Mr Sunak had been the leading advocate of the “balanced approach”, which saw the government attempt to contain the virus using a series of regional lockdowns — a strategy that is now in tatters.
For weeks Mr Johnson and Mr Sunak ratcheted up their “regional” approach to tackling the virus — and the economic support needed to sustain the policy — but in the end Covid-19 overwhelmed it.
Labour and the Liberal Democrats were quick to argue that Mr Johnson should have accepted reality — and scientific advice — earlier, but the prime minister said he still “passionately believed” it was right to try the regional approach.
In an attempt to limit the economic damage, Mr Sunak insisted the new lockdown, scheduled to end on December 2, must be time-limited and less open-ended than the first lockdown introduced on March 23.
But the cabinet also agreed that the new tough lockdown measures could be retained as part of a “regional approach” after December 2, under a newly-created “tier 4”, if infection rates remained high.
Those reassurances given to Mr Sunak looked less robust on Sunday when Mr Gove explained that the lockdown could continue beyond December 2 after all.
“If government said that December 2 was the limit of the lockdown they could have contained the discontent,” said one rebel MP. “Gove saying that it could go on much longer has changed things, backbenchers on the WhatsApp groups think it’s a disaster.”
England’s new lockdown measures explained
England’s new coronavirus lockdown will be in place for a minimum of 27 days starting on Thursday. Here are the measures announced by prime minister Boris Johnson on Saturday:
You should not leave home except for: childcare, education, essential work, exercise outdoors, visiting members of their support bubble, providing care for the vulnerable, medical reasons or shopping for basic necessities.
Other retailers providing essential goods and services can remain open, as can playgrounds, schools, universities, colleges and nurseries. But students cannot “move back and forward” between their homes during term time.
Restaurants, bars and pubs must close but can still provide takeaway and delivery services (excluding alcohol). Hotels will only remain open for certain exemptions including those who have to travel for work purposes.

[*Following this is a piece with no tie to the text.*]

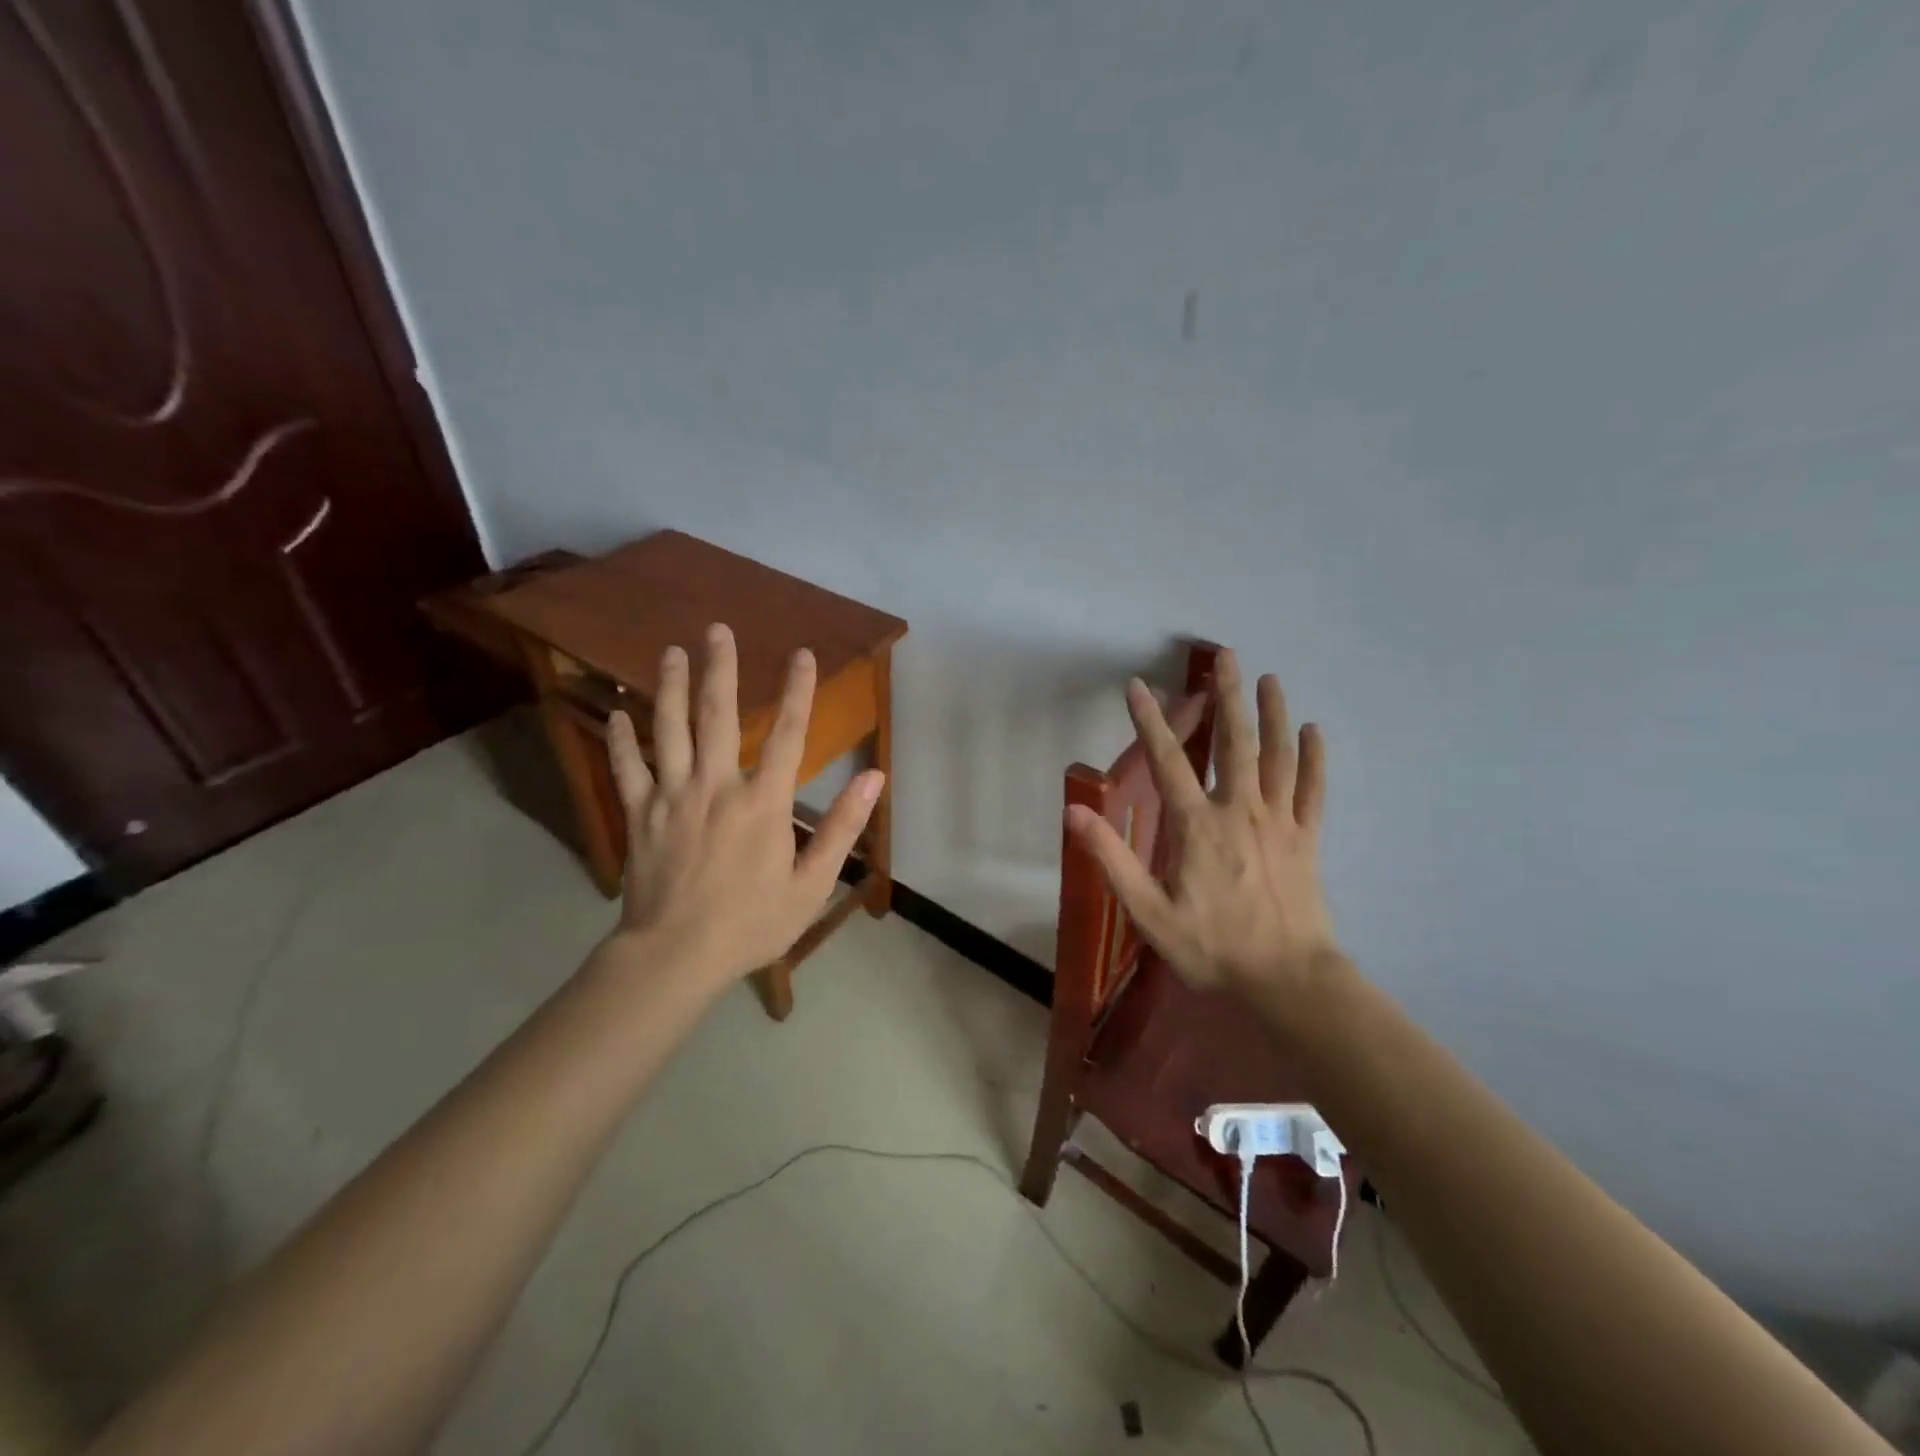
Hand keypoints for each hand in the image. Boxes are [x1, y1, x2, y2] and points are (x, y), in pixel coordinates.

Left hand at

Places of worship will be closed except for funerals, individual prayer, essential voluntary services or to broadcast acts of worship.
Those still allowed to travel to work include those in critical national infrastructure, construction or manufacturing or public sector employees working in essential services, including education settings.
It is no longer permitted to travel in or out of your local area unless travelling to work, for education, for essential shopping or for medical appointments.